RISC-V is an open ISA which is quickly gaining popularity in the semiconductor industry, due to its flexibility, scalability, power efficiency and open ecosystem. While many MCU providers have recently created joint investment alliances to accelerate their development of RISC-V products, Renesas has already developed a new RISC-V core on its own. This versatile CPU can serve as a main application controller, a complementary secondary core in SoCs, in on-chip subsystems, or even in deeply embedded ASSPs.
This positions Renesas as a leader in the emerging RISC-V market, following previous introductions of its 32-bit voice-control and motor-control ASSP devices, as well as the RZ/Five 64-bit general purpose microprocessors (MPUs), which were built on CPU cores developed by Andes Technology Corp.

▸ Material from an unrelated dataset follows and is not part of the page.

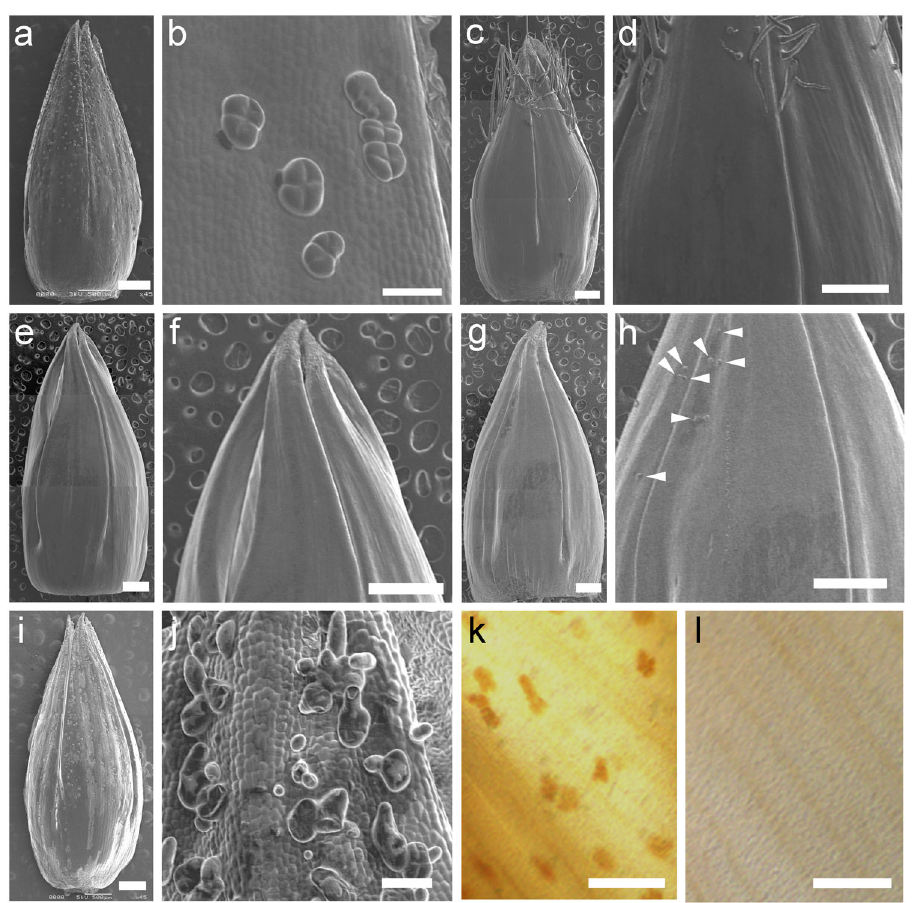
Fig. 3 Glandular secretory trichomes on the abaxial side of a morning glory corolla. a , b Tokyo Kokei Standard (TKS) corolla with glandular trichomes. c , d Q513 corolla without glandular trichomes. Note that hairy trichomes develop at the distal part of the corolla. e , f Q532 corolla without glandular trichomes. g , h Q1096 corolla with tiny structures (arrowheads). i , j Q1141 corolla with deformed glandular trichomes. k , l Corolla of Q1118 ( k ) and Q1141 ( l ) treated with clearing solution, showing that glandular trichomes are densely stained in Q1118 but that no such structures are present in Q1141. Scale bars: a , c , e , g , i , 500 µ m; b , d , f , h , j , 50 µ m; k , l , 100 µ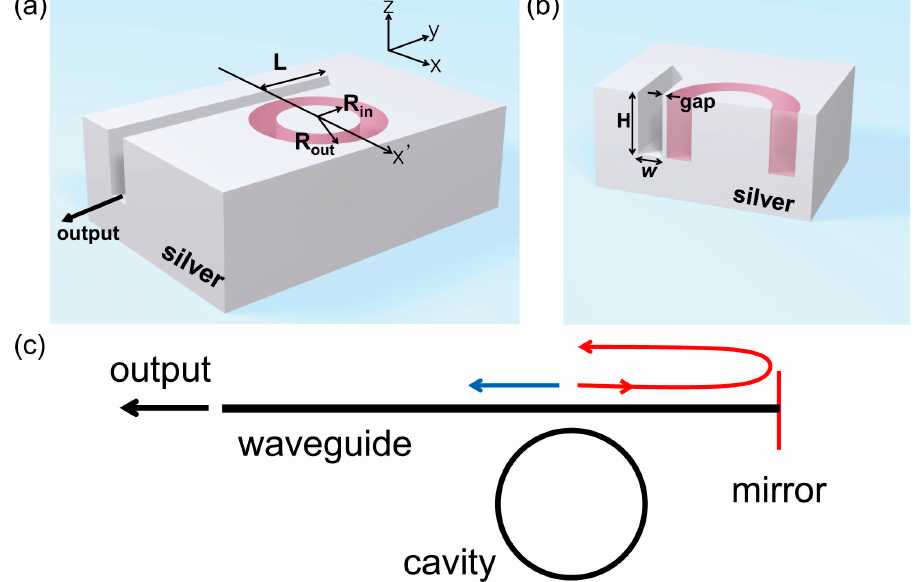
Figure 1. ( a ) A schematic diagram of the plasmonic ring cavity index sensor with a waveguide output port. The ring cavity (indicated by purple color) is filled by a light emitting material with a refractive index of 1.47. The waveguide and cavity, with rectangular cross-sections, are formed on the silver substrate. The right end of the waveguide is blocked by a silver wall, and the length to the right end from the coupling point is represented by L . All empty spaces including the waveguide are filled by an analyte. ( b ) A cross-sectional view of the ring cavity and waveguide along the x ′ axis, indicated in Figure 1a at the coupling point. The waveguide has a groove with a rectangular cross-section with a width of w and a depth of H in the silver substrate. ( c ) A conceptual figure of a phase sensitive sensor. The blue and red arrows indicate the left and right propagating light coupled from the cavity into the waveguide, respectively.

"Renesas takes pride in offering embedded processing solutions for the broadest range of customers and applications," says Daryl Khoo, Vice President of the IoT Platform Division at Renesas. "This new core extends our leadership in the RISC-V market and uniquely positions us to deliver more solutions that accommodate a diverse range of requirements."
"We congratulate Renesas on achieving its recent milestone in 32-bit RISC-V MCU architecture development," says Calista Redmond, CEO at RISC-V International. "This achievement exemplifies how RISC-V ecosystem partners, such as Renesas, are rapidly advancing RISC-V innovation. Our RISC-V community now spans 70 countries with more than 4,000 members, and we eagerly anticipate further innovations emerging from this dynamic, expanding market."
The Renesas RISC-V CPU achieves an impressive 3.27 CoreMark/MHz performance, outperforming similar architectures on the market. It includes extensions to improve performance, while reducing code size and the required toolchains are available as part of the necessary infrastructure to develop and deploy a solution. Developers will be able to benefit from either the Renesas e2 studio environment with its configuration plugins or any major commercial third-party IDE supporting RISC-V based MCUs. These are all ready to use.
As Giancarlo Parodi, Principal Product Marketing Engineer at Renesas explains, the CPU implementation is not just simulated, its features have been designed and validated in a real silicon product implementation. Initial benchmarks showed an impressive 3.27 CoreMark/MHz performance while using an open source LLVM-based compiler toolchain, outperforming comparable architectures available on the market.
Renesas is sampling devices based on the new core to select customers, with plans to launch its first RISC-V-based MCU and associated development tools in Q1 2024. Details of the new MCU will be published at that time.